Committee members, who sometimes meet one-on-one with a person requesting an exemption, seek to educate when they encounter mistaken beliefs.
“We don’t grant based on myths," Palladino said. "There’s enough misinformation going around that there is a need for education."
He said the Catholic Church has accepted that vaccine creation is “somewhat problematical” but believes it’s important for people to protect their neighbors by getting vaccinated. He said the church's position is that it’s better to take the Pfizer or Moderna vaccine than the Johnson & Johnson vaccine, whose production is more directly related to fetal cell cultures.
“The Diocese (of Norwich) is following the guidance of the Magisterium of the Church which teaches that there is no moral prohibition for any Catholic to receive the Moderna or Pfizer vaccine,” Wayne Gignac, a diocese spokesman, wrote in an email. “Further, the Congregation for the Doctrine of the Faith has made it clear that the Johnson and Johnson vaccine can be received by Catholics in those cases where there are no alternative vaccines available. Pope Francis has taught that reception of the vaccine fulfills a moral imperative to protect the health of our neighbor and the common good of society. Those who do not wish to be vaccinated have a moral obligation to do whatever is reasonable and required by local authorities to avoid becoming infected and transmitting the virus to others.”
A manager, chaplain and attorney
Another category of religious-exemption requests involves objections to vaccines in general, Palladino said, a belief that one’s body is a temple to God. When raised in connection with the COVID-19 vaccine, such an objection can be problematic if the person seeking an exemption previously has been vaccinated against the flu or received some other vaccine.
“A case like that would require some further discussion,” Palladino said. “Some people have had changes in their beliefs over COVID, too. ... That’s why at a minimum we need a manager, a chaplain and an attorney on the committee to determine whether something is really a religious belief."
“Some people believe that a vaccine is a governmental control," he said. "That’s a legitimate belief, and it could be religious if it’s a sincere belief.”

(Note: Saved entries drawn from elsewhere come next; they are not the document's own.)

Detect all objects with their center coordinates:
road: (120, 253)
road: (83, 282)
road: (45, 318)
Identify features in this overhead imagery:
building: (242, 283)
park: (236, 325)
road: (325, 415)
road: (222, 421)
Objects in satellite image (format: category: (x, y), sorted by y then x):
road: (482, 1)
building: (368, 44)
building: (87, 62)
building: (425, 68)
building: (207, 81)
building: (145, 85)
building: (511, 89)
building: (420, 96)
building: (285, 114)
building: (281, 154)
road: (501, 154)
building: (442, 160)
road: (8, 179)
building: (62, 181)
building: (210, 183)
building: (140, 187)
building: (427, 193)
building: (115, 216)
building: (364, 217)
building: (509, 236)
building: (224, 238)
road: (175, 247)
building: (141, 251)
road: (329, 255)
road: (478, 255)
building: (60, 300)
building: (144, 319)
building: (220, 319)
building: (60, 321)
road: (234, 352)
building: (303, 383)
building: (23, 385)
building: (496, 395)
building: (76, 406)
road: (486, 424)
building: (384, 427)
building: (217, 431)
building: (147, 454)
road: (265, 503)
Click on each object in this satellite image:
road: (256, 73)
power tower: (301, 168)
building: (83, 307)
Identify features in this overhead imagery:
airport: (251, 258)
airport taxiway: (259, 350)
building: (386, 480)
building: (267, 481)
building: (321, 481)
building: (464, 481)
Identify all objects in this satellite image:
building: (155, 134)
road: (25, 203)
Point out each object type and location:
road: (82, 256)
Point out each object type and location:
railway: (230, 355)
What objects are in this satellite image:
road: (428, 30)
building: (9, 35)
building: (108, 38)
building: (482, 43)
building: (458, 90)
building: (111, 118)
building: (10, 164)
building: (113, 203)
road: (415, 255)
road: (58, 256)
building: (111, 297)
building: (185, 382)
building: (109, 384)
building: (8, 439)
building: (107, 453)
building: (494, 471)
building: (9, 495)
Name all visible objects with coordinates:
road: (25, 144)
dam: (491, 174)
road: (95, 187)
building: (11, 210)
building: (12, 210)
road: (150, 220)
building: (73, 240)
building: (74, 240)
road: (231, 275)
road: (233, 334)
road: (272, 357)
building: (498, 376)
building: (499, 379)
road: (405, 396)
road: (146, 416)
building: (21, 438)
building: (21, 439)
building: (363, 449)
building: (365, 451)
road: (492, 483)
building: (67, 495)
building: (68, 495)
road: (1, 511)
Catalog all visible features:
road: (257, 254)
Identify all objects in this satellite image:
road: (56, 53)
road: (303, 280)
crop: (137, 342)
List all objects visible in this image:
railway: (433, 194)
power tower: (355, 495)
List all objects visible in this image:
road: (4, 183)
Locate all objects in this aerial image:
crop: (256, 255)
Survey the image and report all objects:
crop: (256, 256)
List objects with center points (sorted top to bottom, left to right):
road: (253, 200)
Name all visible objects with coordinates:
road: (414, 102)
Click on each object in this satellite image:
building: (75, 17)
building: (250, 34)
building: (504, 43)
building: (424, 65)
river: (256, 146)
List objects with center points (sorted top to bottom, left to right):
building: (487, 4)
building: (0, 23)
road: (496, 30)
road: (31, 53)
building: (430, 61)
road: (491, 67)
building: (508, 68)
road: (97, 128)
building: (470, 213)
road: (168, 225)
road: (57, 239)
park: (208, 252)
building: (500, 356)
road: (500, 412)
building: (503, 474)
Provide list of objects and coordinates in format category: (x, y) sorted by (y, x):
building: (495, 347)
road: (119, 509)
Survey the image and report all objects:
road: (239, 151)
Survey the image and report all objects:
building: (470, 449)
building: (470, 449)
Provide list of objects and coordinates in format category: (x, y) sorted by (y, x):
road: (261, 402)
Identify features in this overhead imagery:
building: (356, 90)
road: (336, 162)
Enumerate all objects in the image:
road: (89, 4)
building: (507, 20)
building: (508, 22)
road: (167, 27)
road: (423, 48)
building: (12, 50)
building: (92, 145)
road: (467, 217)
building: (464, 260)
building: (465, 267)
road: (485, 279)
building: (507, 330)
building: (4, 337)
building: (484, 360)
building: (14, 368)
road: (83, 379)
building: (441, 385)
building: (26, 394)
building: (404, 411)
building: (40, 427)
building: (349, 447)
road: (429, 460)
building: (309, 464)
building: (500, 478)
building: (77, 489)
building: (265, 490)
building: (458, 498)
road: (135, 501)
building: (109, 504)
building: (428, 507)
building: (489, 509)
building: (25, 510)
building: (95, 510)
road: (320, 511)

A third category of requests, a kind of catchall, includes requests that cite interpretations of scripture and certain religious traditions that uniformly object to vaccines, Palladino said. In such instances, the committee must determine whether the request involves a religious or ultimate belief, as opposed to a political position or personal preference.
“‘I don’t like vaccines’ is not a sufficient reason,” he said.
Regarding religious exemptions, Gignac, the diocesan spokesman, wrote: "A Catholic whose conscience is properly informed on the subject and with prayerful reflection can arrive at a personal decision to refrain from receiving the vaccine. As such, their request is really an affirmation of the person's own conscientious objection, informed by their personal faith and personal circumstances. Since no person can speak for or judge the conscience of another person, only the person who arrived at such a decision can write a letter affirming their conclusion."
Palladino said he's been pleasantly surprised by the extent to which people's religious beliefs are important to them, as evidenced by their willingness to share private matters and deeply held beliefs with committee members.
"With all the difficulties many of them have faced," he said, "to see how much growth has occurred during the terrible devastation of the pandemic is impressive."